There are several kinds of twin laws:
In many cases, there does not exist a unique twin law, but a twin may be described equally well by more than one twin law. (a) If the crystal structure of the twin components contains an evenfold rotation or screw-rotation axis, an inversion twin cannot be distinguished from a reflection twin with twin plane perpendicular to that axis. (b) If the crystal structure contains a mirror or a glide plane, an inversion twin cannot be distinguished from a rotation twin with a twofold twin axis perpendicular to that plane. (c) If for a centrosymmetrical crystal structure the normal of a twin plane runs parallel to a lattice vector or a twin axis runs perpendicular to a net plane, the twin may be described equally well as a reflection twin or as a rotation twin.

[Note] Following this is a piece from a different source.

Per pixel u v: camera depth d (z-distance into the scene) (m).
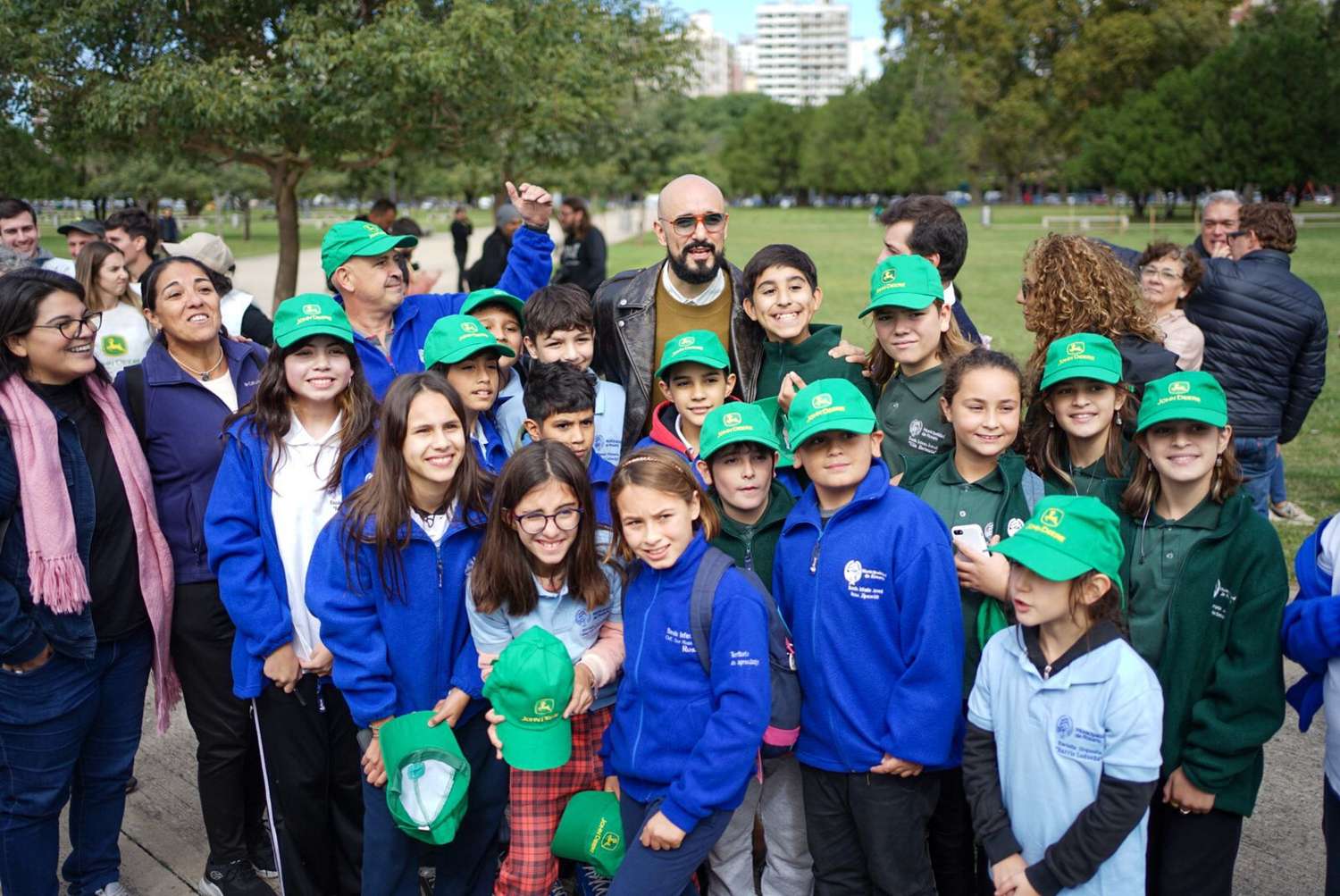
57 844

The twin components are grown together in a surface called composition surface, twin interface or twin boundary. In most cases, the composition surfaces are low-energy surfaces with good structural fit. For a reflection twin, it is usually a plane parallel to the twin plane. The composition surface of a rotation twin may either be a plane parallel to the twin axis or be a non-planar surface with irregular shape.
If more than two components are twinned according to the same law, the twin is called a repeated twin or a multiple twin. If all the twin boundaries are parallel planes, it is a polysynthetic twin, otherwise it is called a cyclic twin. If the twin components are related to each other by more than one twin law, the shape and the mutual arrangement of the twin domains may be very irregular.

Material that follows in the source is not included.